With over 8,400 branches and 10,000+ ATMs across India, Bank of Baroda serves customers in more than 15 countries through physical and digital channels. Its tagline is “India’s International Bank”. The bank’s Managing Director and CEO is Debadatta Chand. In 2019, Bank of Baroda was at the centre of India’s first three-way merger of public sector banks, when Dena Bank and Vijaya Bank were merged into it.
About Mizuho Bank
Mizuho Bank is the core banking unit of Mizuho Financial Group, one of Japan’s three largest financial institutions, collectively known as the Japanese megabanks, alongside MUFG and SMBC. The group was formed in 2002 through the merger of three historic Japanese banks: Dai-Ichi Kangyo Bank, Fuji Bank, and the Industrial Bank of Japan. Mizuho’s roots trace back to 1873, when Shibusawa Eiichi established Dai-Ichi Bank, the first modern bank in Japan.
Headquartered in Otemachi, Tokyo, Mizuho Financial Group has total assets of approximately $1.9 trillion and revenue exceeding $59 billion. The group operates over 505 branches across Japan and 110 offices in 40 countries worldwide. It serves over 90% of Fortune Global 200 companies.
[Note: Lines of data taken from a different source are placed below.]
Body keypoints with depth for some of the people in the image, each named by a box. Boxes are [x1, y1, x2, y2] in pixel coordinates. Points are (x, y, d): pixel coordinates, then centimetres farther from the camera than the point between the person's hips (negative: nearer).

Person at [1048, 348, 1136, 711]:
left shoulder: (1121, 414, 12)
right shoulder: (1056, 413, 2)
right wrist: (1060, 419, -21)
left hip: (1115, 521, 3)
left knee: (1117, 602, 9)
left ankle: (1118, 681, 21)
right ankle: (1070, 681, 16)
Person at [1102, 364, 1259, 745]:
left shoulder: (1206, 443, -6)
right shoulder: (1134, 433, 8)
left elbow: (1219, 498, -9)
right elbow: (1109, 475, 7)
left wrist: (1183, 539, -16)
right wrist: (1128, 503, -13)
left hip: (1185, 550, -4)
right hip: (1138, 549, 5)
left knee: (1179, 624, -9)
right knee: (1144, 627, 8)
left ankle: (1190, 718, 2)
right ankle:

Mizuho has maintained a presence in India for around three decades. It currently operates five branches across Indian cities and a unit in the Gujarat International Finance Tec-City (GIFT City). In December 2025, Mizuho Securities, the group’s investment banking arm, agreed to acquire a majority stake in Indian investment bank Avendus Capital for approximately $523 million, signalling the group’s deepening commitment to India’s capital markets.
Piyush Agarwal, Senior Managing Director and India Co-country Head of Mizuho Bank, described India as a key strategic market for the Japanese financial group’s long-term international growth.
Key Takeaways
- Bank of Baroda and Mizuho Bank signed a strategic partnership on June 30, 2026 in Mumbai for M&A financing and cross-border corporate banking.
- The partnership covers acquisition finance, joint origination, co-underwriting, syndication, M&A advisory, foreign exchange hedging, and escrow services.
- The agreement follows the RBI’s February 2026 landmark reform allowing commercial banks to fund up to 75% of acquisition value, effective from April 1, 2026.
- Bank of Baroda was founded in 1908 by Maharaja Sayajirao Gaekwad III and is India’s second largest public sector bank, headquartered in Vadodara, Gujarat.
- Mizuho Financial Group was formed in 2002 through the merger of three historic Japanese banks and is one of Japan’s three megabanks, with roots tracing back to 1873.
- Mizuho has operated in India for three decades with five branches and a GIFT City unit, and its securities arm acquired a majority stake in Avendus Capital for $523 million in December 2025.